▶ [What to produce]
The response must hold only the lines from the line containing "[769,179,793,190] We -> [687,315,692,326] I" through the end of the listing, exactly as written.

== Data for the task ==

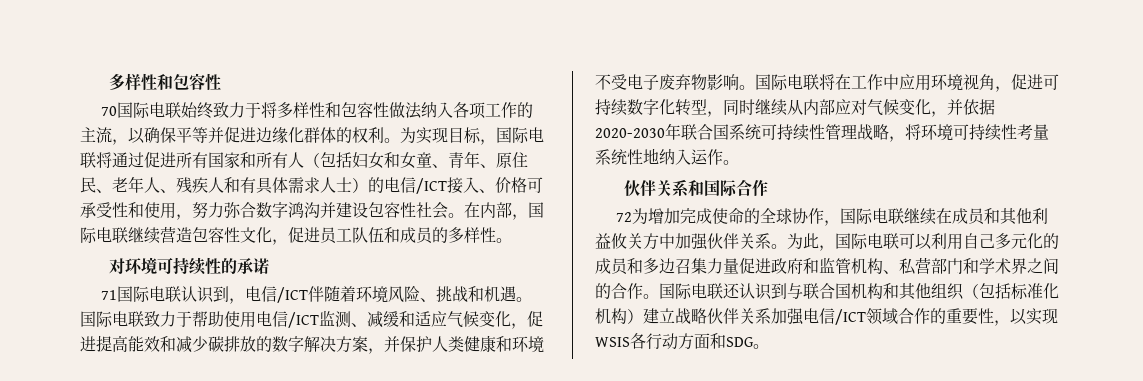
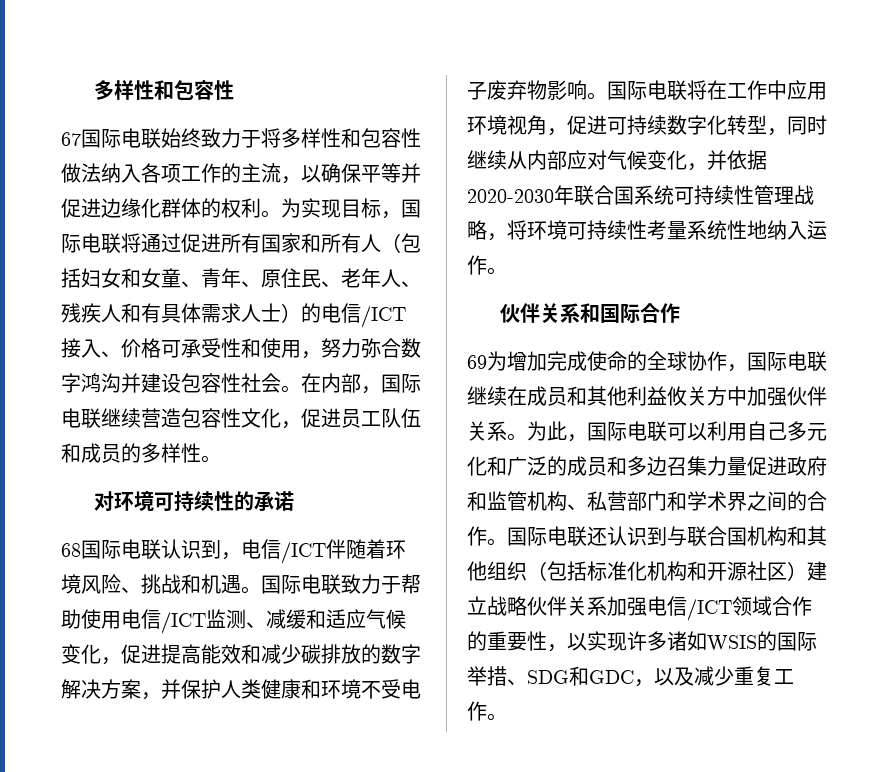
[101,106,118,116] 70 -> [61,132,81,146] 67
[101,290,118,300] 71 -> [61,543,81,557] 68
[616,212,633,222] 72 -> [467,355,487,369] 69
(1043, 241) none -> [487,456,547,476] 和广泛
(627, 316) none -> [687,561,787,581] 和开源社区
[595,333,754,350] WSIS各行动方面和SDG -> [627,631,817,652] [467,666,794,687] [467,701,487,721] 许多诸如WSIS的国际举措、SDG和GDC，以及减少重复工作

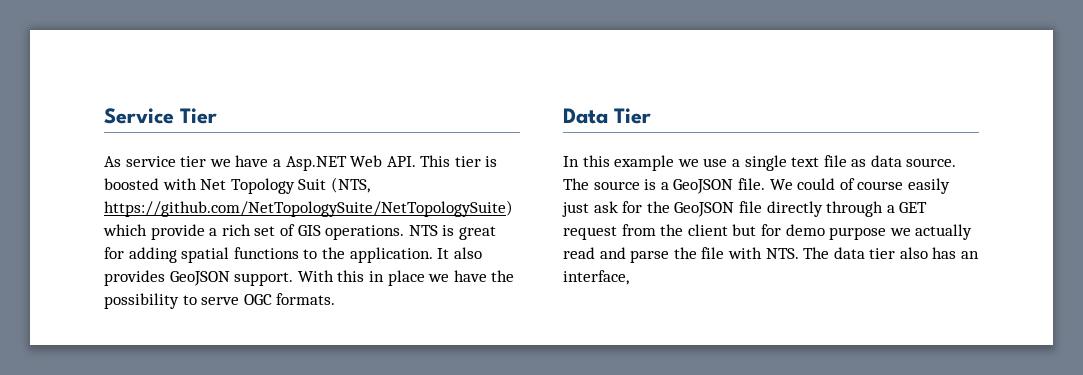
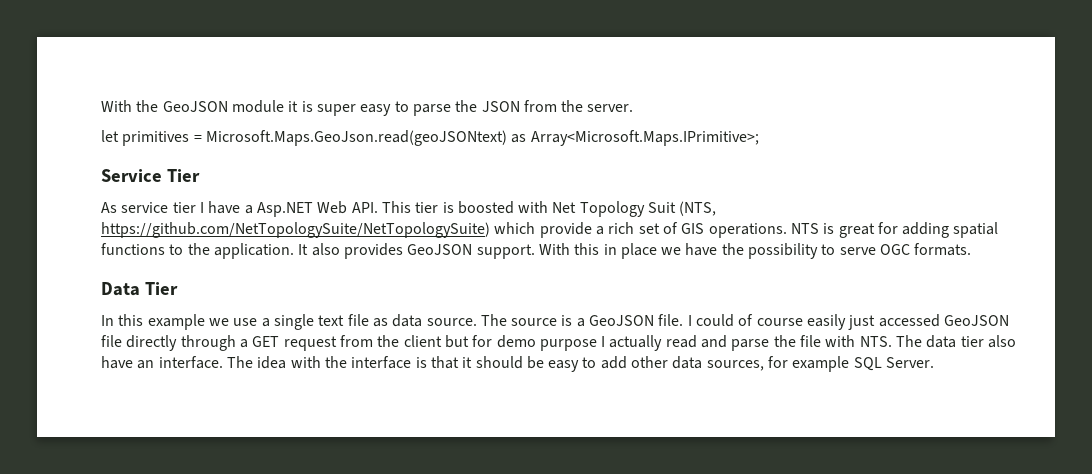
(104, 116) none -> [101,100,634,116] [101,130,759,146] With the GeoJSON module it is super easy to parse the JSON from the server. // let primitives = Microsoft.Maps.GeoJson.read(geoJSONtext) as Array<Microsoft.Maps.IPrimitive>; //
[209,159,231,167] we -> [199,202,204,213] I
[769,179,793,190] We -> [687,315,692,326] I
[593,201,670,213] ask for the -> [878,314,940,327] accessed
[889,228,911,236] we -> [601,336,606,347] I
[932,247,980,259] [563,270,629,285] has an interface, -> [101,356,935,372] have an interface. The idea with the interface is that it should be easy to add other data sources, for example SQL Server.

===

▶ [Written response]
[769,179,793,190] We -> [687,315,692,326] I
[593,201,670,213] ask for the -> [878,314,940,327] accessed
[889,228,911,236] we -> [601,336,606,347] I
[932,247,980,259] [563,270,629,285] has an interface, -> [101,356,935,372] have an interface. The idea with the interface is that it should be easy to add other data sources, for example SQL Server.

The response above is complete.